A careful reading of Hesiod’s story will, I think, convince most anthropologists that Zeus is the stone. And as a matter of fact it is not uncommon for both Zeus and Jupiter to appear as stones. In the temple of Jupiter Feretrius, the oldest temple of Jupiter in Rome, founded by Romulus, there was a sacred flint which was called Jupiter Lapis—it was not Jovis Lapis. It was used for killing the victim in solemn treaties. It must have been one of those ‘thunder-stones resembling axes’ of which Pliny speaks; what we should call neolithic axe-heads. There seems to have been more than one Jupiter Lapis; for in 201 b.c. the Senate sent several such with the fetiales to Africa. I need not dwell on other cases; the Zeus Kappôtas at Gythîum, apparently a bigger stone, as Orestes could sit upon it; the Zeus Kasios or Keraunios at Seleucîa; the stone of Zeus Sthenios, on the road from Trozên to Hermione; or the thunder-stone on Mount Ida, in Crete, with which Pythagoras was purified by the Idaean Dactyls, the attendants of Zeus.

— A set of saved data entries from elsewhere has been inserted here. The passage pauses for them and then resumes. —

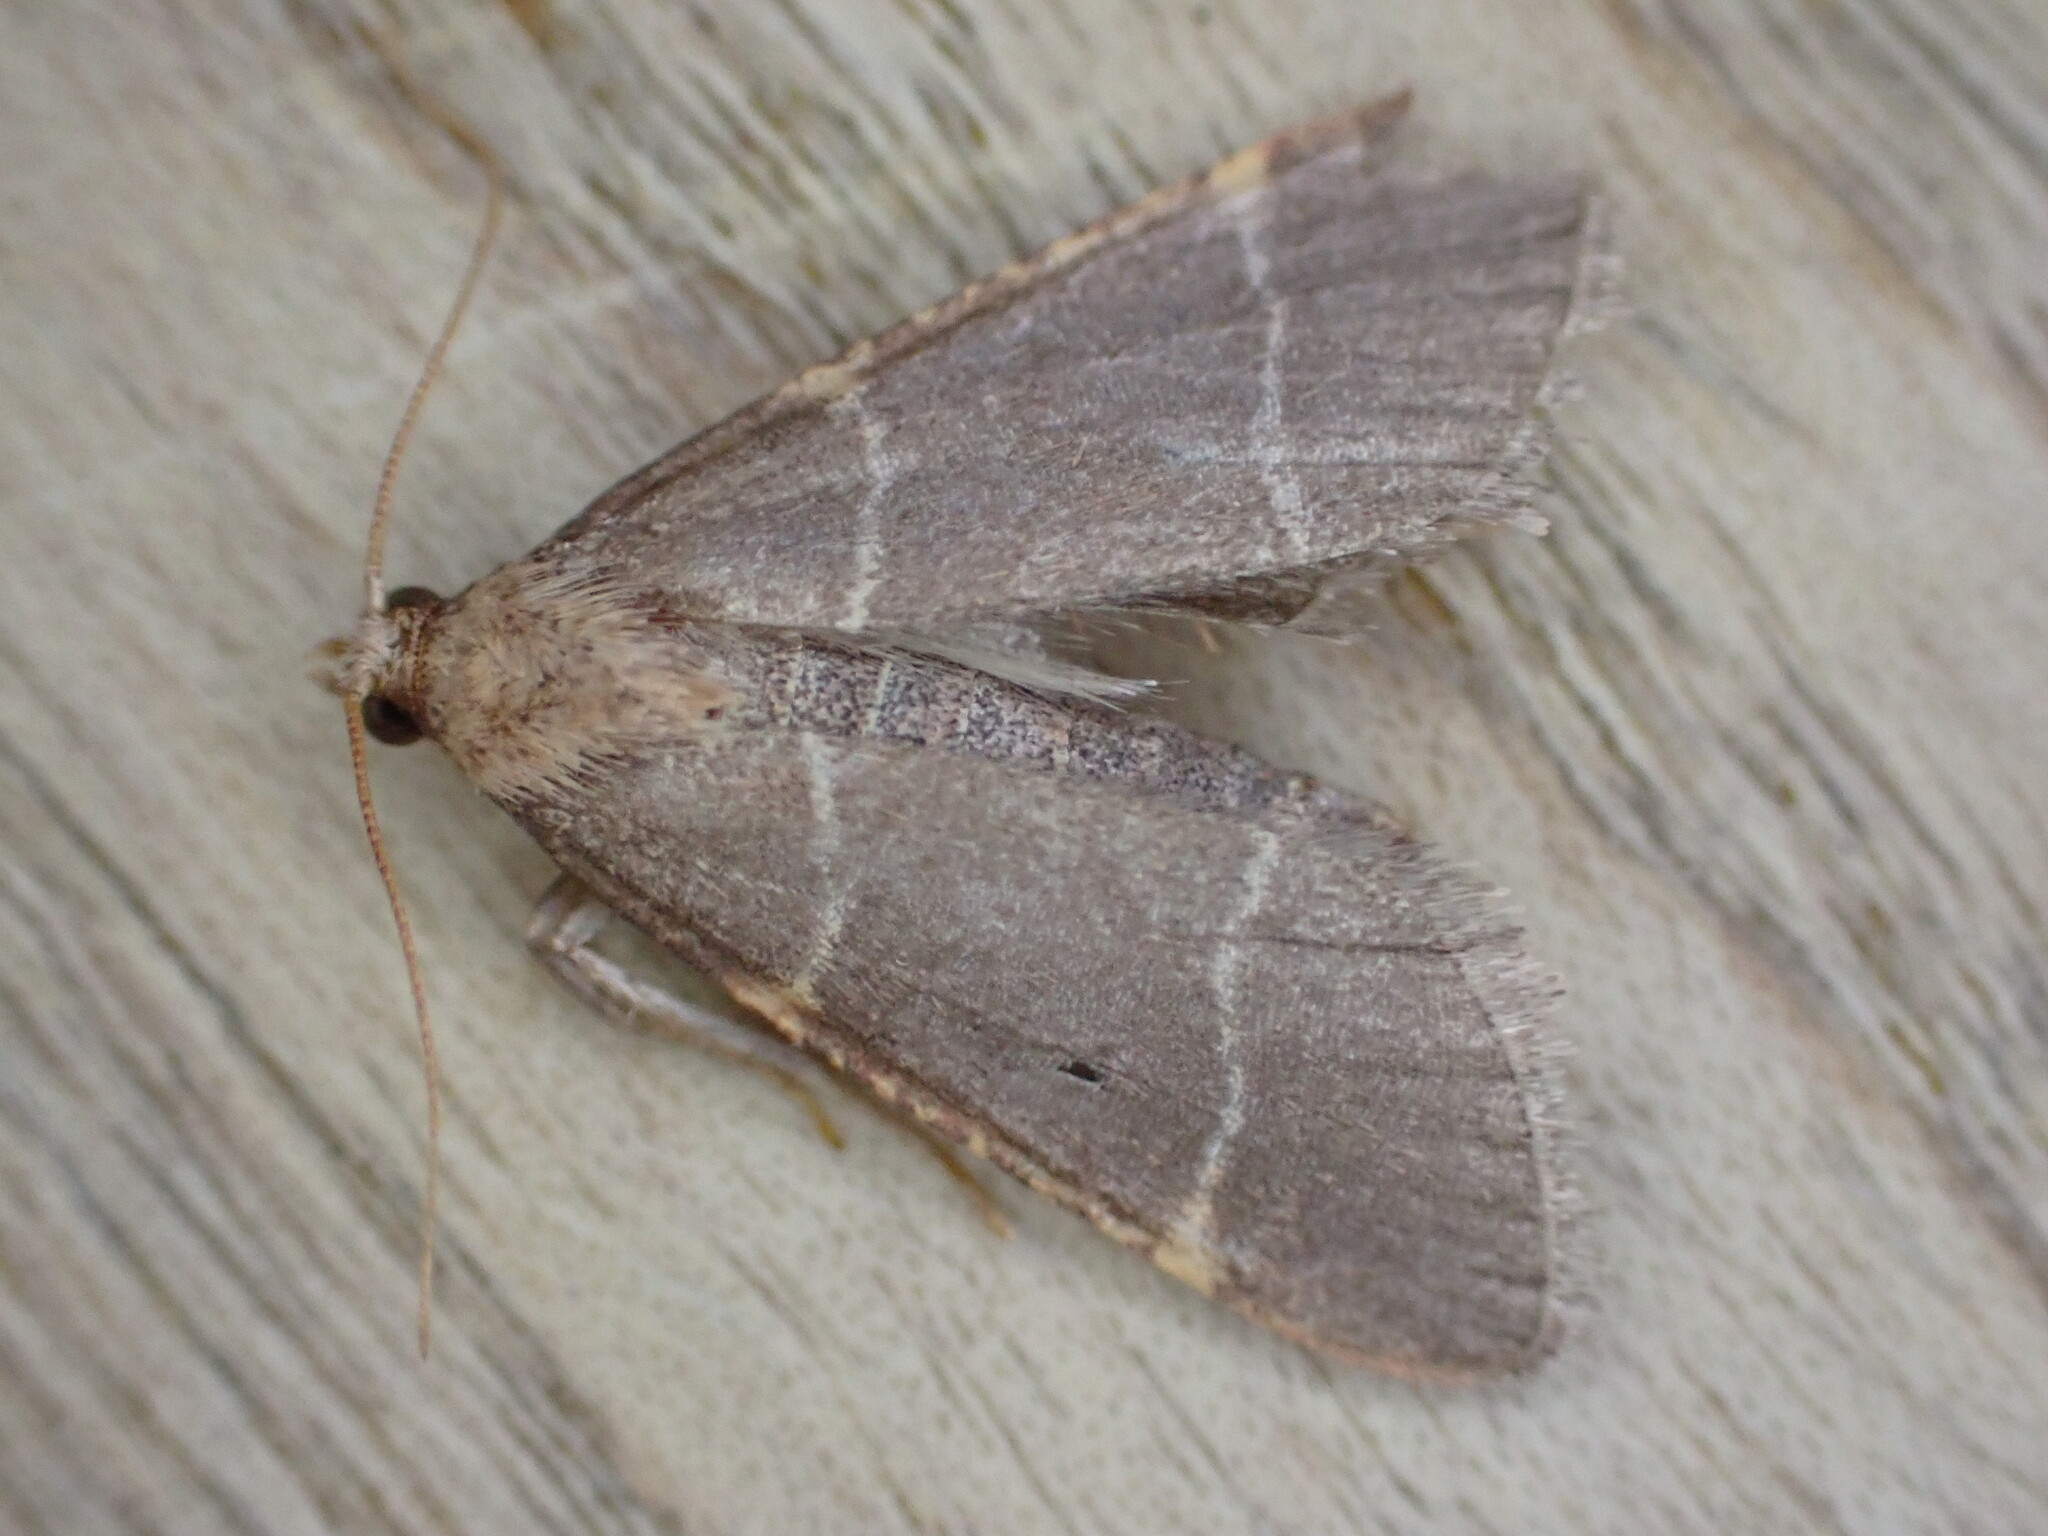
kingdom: Animalia
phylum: Arthropoda
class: Insecta
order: Lepidoptera
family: Pyralidae
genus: Hypsopygia
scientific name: Hypsopygia glaucinalis
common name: Double-striped tabby
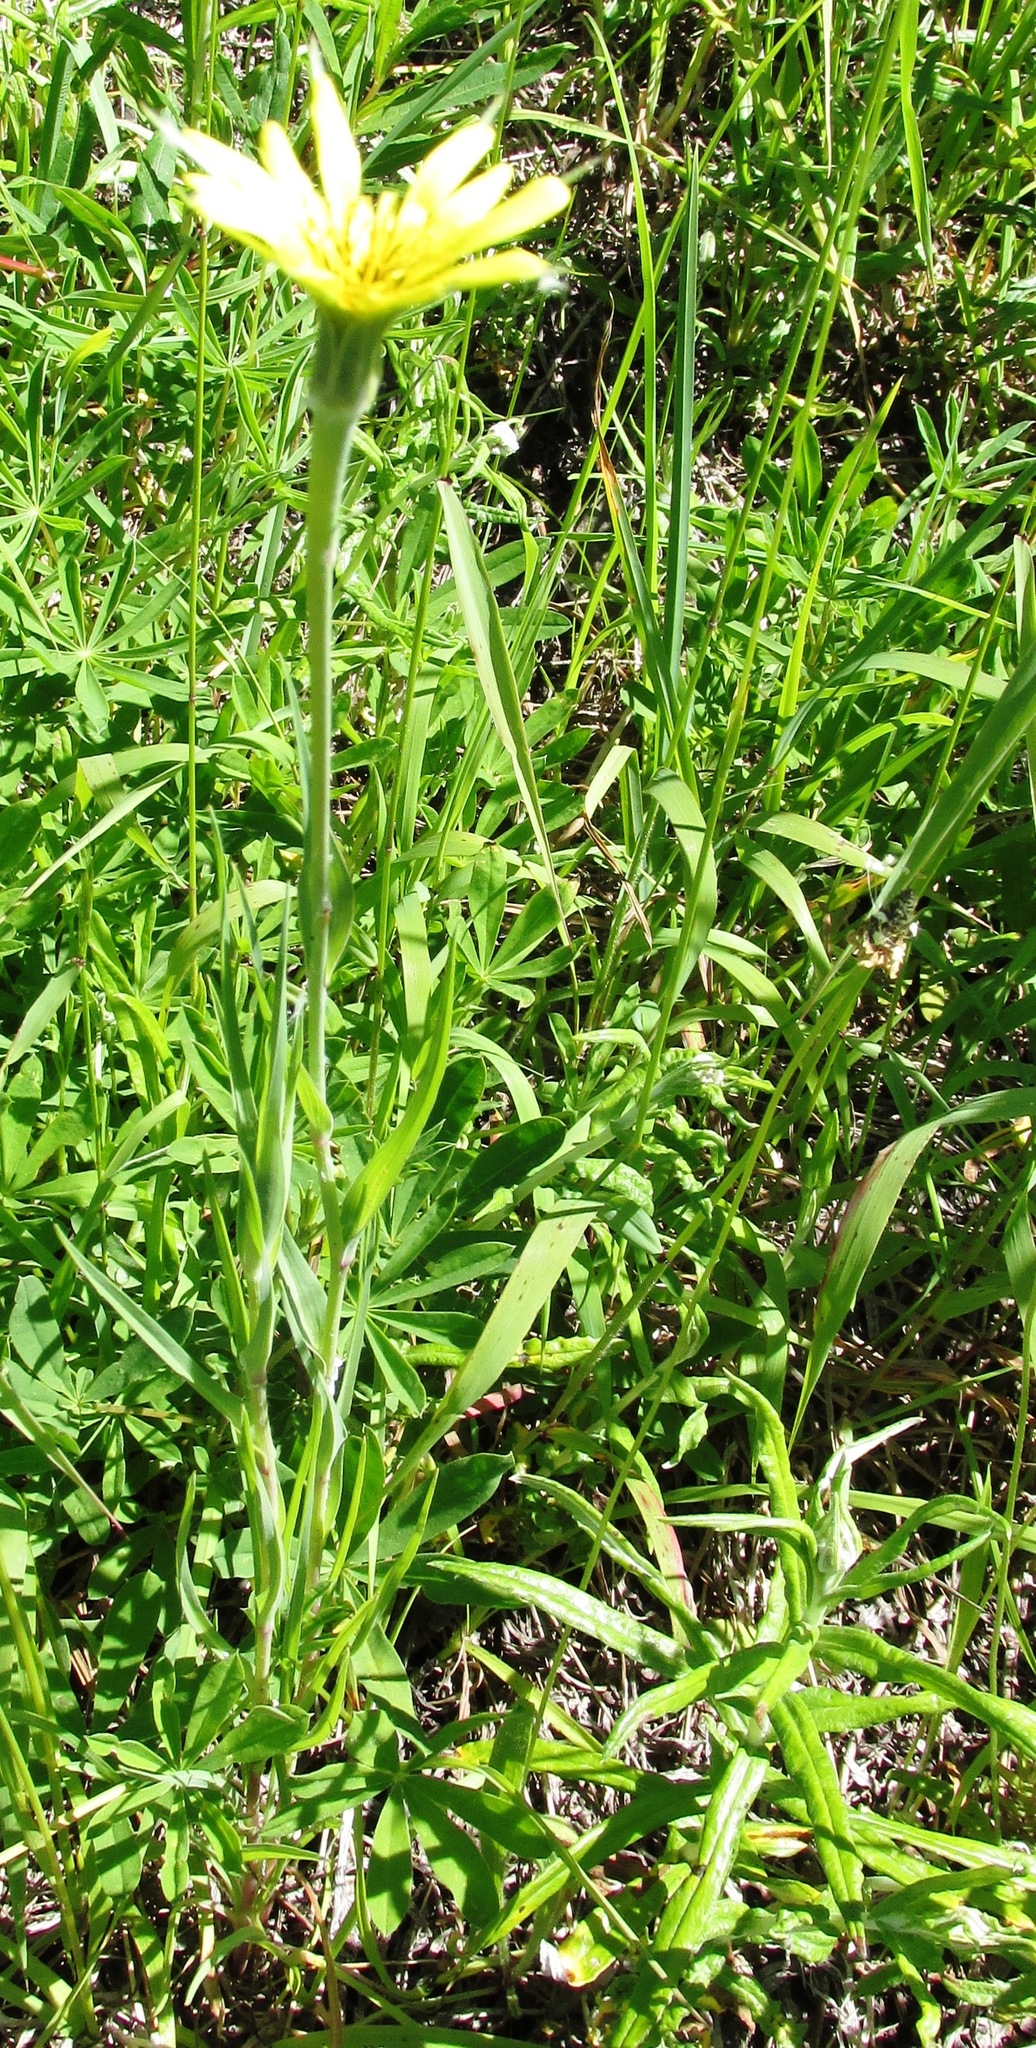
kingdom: Plantae
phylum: Tracheophyta
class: Magnoliopsida
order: Asterales
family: Asteraceae
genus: Tragopogon
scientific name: Tragopogon dubius
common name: Yellow salsify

They are all in De Visser’s book.

The best known of these stones is perhaps that which was believed to be—not to belong to, but actually to be—the Mother of the Gods. Livy (xxix. ii) tells of the embassy sent from Rome to Attalus to fetch the Great Mother; and how the king took the legates to Pessinûs in Phrygia and handed over to them the sacred stone which the natives affirmed to be the Mother of the Gods. Arnobius describes its appearance: ‘a stone not large, which could be carried in a man’s hand without noticeable weight, in colour black and furvus, in shape more or less round with projecting corners, which is now to be seen in the mouth of the image of the Great Mother.’ Superstitious Rome was ready to accept and to worship the Mother in the form of a stone; but common-sense Rome did at least demand that the Great Mother should have a decently anthropomorphic image, and the stone was then placed in the image’s mouth.